You cannot have a grown up discussion when you yourself persist in such childish behavior. If you really desired such a discussion, you would actually engage in it and you would not engage in this kind of behavior. Unlike you, Dr. McCain, we have done our best to avoid breaking the 9th Commandment. You complained that one of those Calvinist bloggers had said, "You lack virtue." One wonders why you found that offensive, when, on an ongoing basis, you 're the one distorting what others have written. You arent just any Lutheran, you represent Concordia publishing and you're a clergyman. I would expect better from you.

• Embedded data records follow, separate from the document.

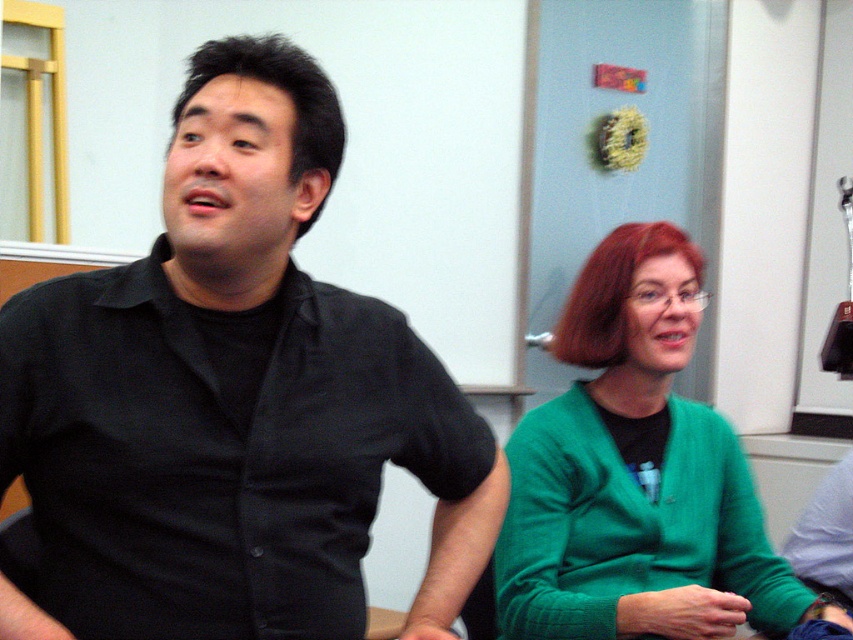
Question: Can you confirm if black matte shirt at left is positioned below green sweater at center?

Choices:
 (A) no
 (B) yes

Answer: (A)

Question: Which point is closer to the camera?

Choices:
 (A) (253, 348)
 (B) (569, 524)

Answer: (A)

Question: Is black matte shirt at left bigger than green sweater at center?

Choices:
 (A) no
 (B) yes

Answer: (A)

Question: Which of the following is the closest to the observer?

Choices:
 (A) (306, 358)
 (B) (508, 573)

Answer: (A)

Question: Which point appears closest to the camera in this image?

Choices:
 (A) (318, 524)
 (B) (688, 451)

Answer: (A)

Question: Is black matte shirt at left above green sweater at center?

Choices:
 (A) yes
 (B) no

Answer: (A)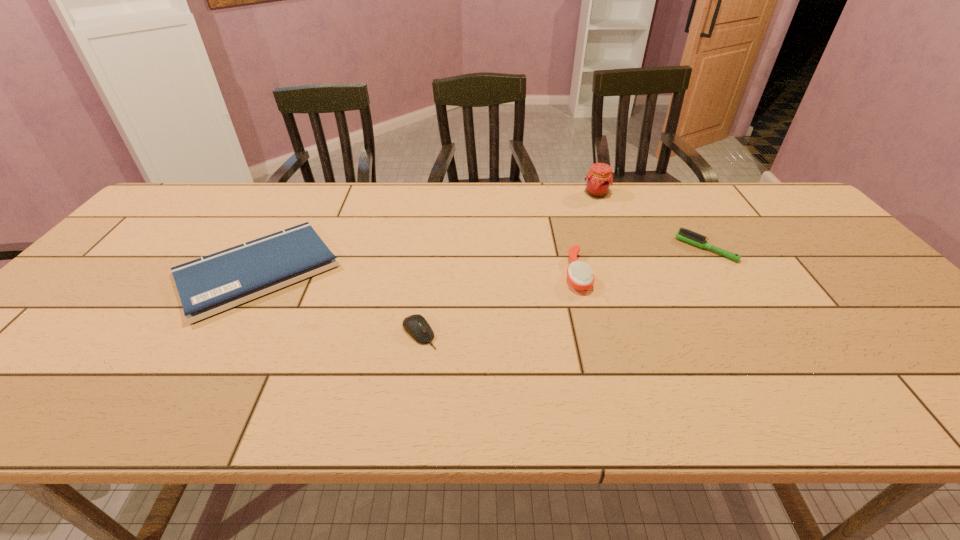
Where is `free space located on the right of the leftmost object`? free space located on the right of the leftmost object is located at coordinates (365, 271).

Locate an element on the screen. The width and height of the screenshot is (960, 540). vacant area situated on the right of the rightmost object is located at coordinates (838, 249).

Where is `vacant point located on the left of the second object from left to right`? vacant point located on the left of the second object from left to right is located at coordinates (300, 333).

Locate an element on the screen. This screenshot has height=540, width=960. object that is at the far edge is located at coordinates (599, 179).

The image size is (960, 540). In order to click on vacant space at the far edge in this screenshot , I will do `click(540, 217)`.

The height and width of the screenshot is (540, 960). In the image, there is a desktop. What are the coordinates of `vacant space at the near edge` in the screenshot? It's located at (89, 390).

In the image, there is a desktop. Identify the location of vacant space at the left edge. (95, 300).

I want to click on vacant region at the far left corner of the desktop, so [174, 195].

At what (x,y) coordinates should I click in order to perform the action: click on free spot at the far right corner of the desktop. Please return your answer as a coordinate pair (x, y). Image resolution: width=960 pixels, height=540 pixels. Looking at the image, I should click on (812, 218).

At what (x,y) coordinates should I click in order to perform the action: click on empty space that is in between the tallest object and the paperback book. Please return your answer as a coordinate pair (x, y). Image resolution: width=960 pixels, height=540 pixels. Looking at the image, I should click on (427, 232).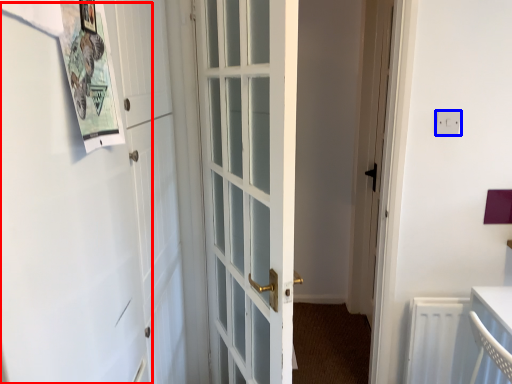
Question: Which of the following is the farthest to the observer, barn door (highlighted by a red box) or electric outlet (highlighted by a blue box)?

Choices:
 (A) barn door
 (B) electric outlet

Answer: (B)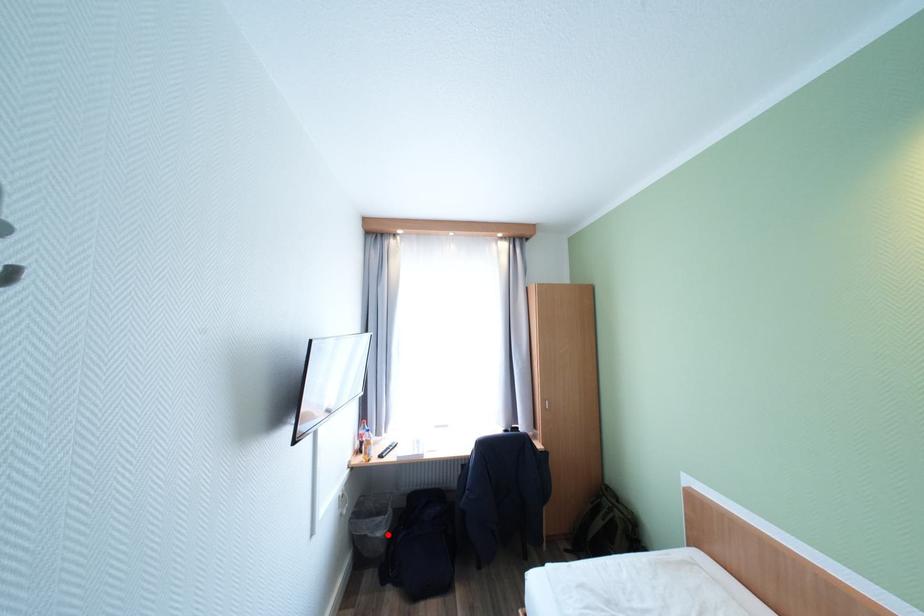
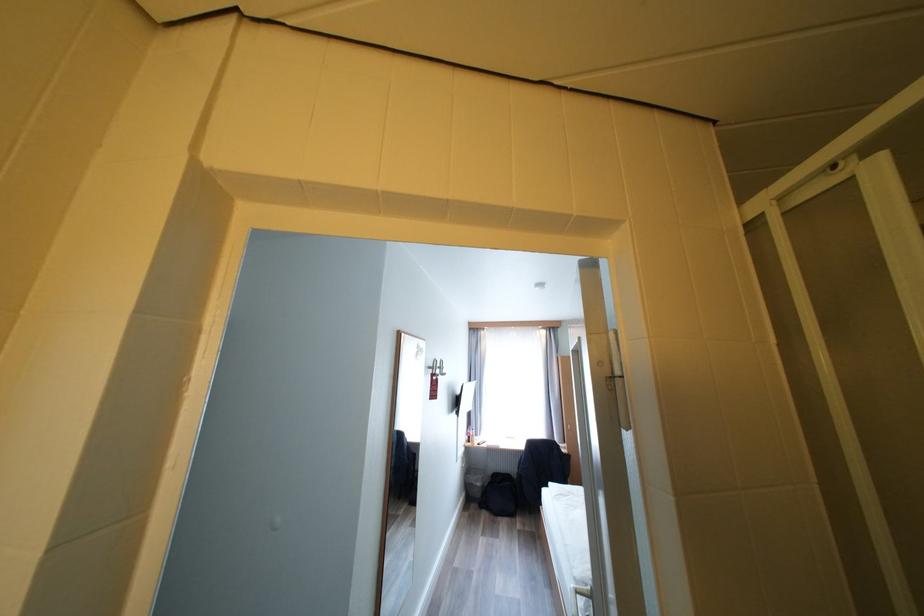
Find the pixel in the second image that matches the highlighted location in the first image.

(485, 485)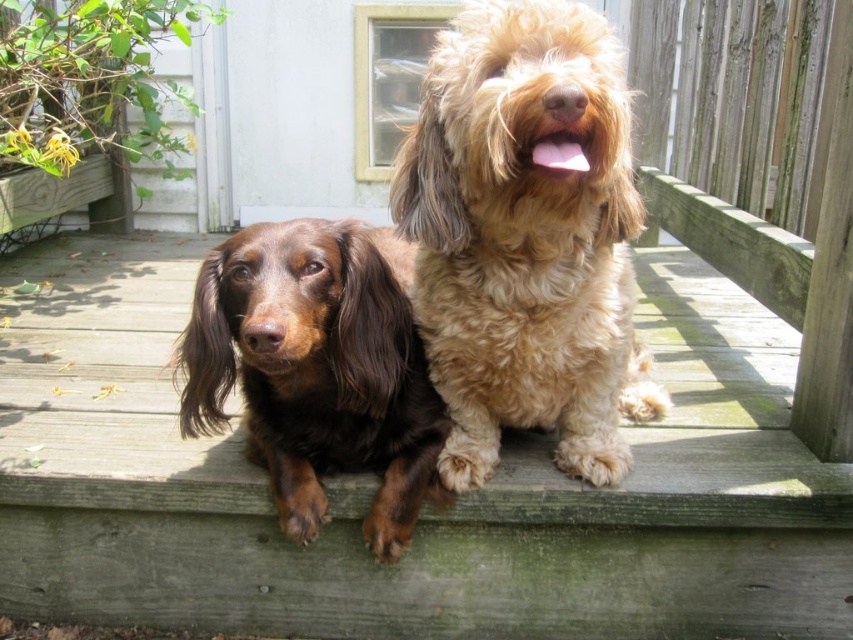
Question: Does wooden deck at center come in front of brown shaggy dog at left?

Choices:
 (A) no
 (B) yes

Answer: (A)

Question: Which object is farther from the camera taking this photo?

Choices:
 (A) wooden deck at center
 (B) brown shaggy dog at left

Answer: (A)

Question: Which object is closer to the camera taking this photo?

Choices:
 (A) brown shaggy dog at left
 (B) wooden deck at center
 (C) golden fluffy dog at center

Answer: (C)

Question: Can you confirm if wooden deck at center is positioned below golden fluffy dog at center?

Choices:
 (A) no
 (B) yes

Answer: (B)

Question: Which point appears closest to the camera in this image?

Choices:
 (A) (428, 566)
 (B) (209, 310)

Answer: (B)

Question: In this image, where is wooden deck at center located relative to brown shaggy dog at left?

Choices:
 (A) right
 (B) left

Answer: (A)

I'm concerned, the fact that you Calvinist pit bull bloggers prefer personal invective and insult to reasoned discourse is reason enough to continue to disregard your blog sites as any source of serious discussion.

For my part, I would like to thank you for doing Calvinism and Reformed bloggers a great service, for, if you are truly representative of your tradition, you have made ours look very good indeed. If personal invective is the standard for disregarding blogsites, then let it be known that our blog has not edited out your comments, nor have we distorted what you have written, and we have consistently asked you for an exegetical defense of your position, and you have consistently not responded. The Nanny-Nanny Boo-Boo terminology was not used without reason. Don't get offended when Calvinist bloggers respond to you in such terms when you distort what they write to you ad infinitum.

Oh, and thank you for confirming what Calvinists have been saying about Lutheran Christology since the 16 century, you're just a bunch of crypto-Monophysites. Now, Dr. McCain, does that make you feel better. All of us grown-ups can still call each other name on the playground. Nanny-nanny boo.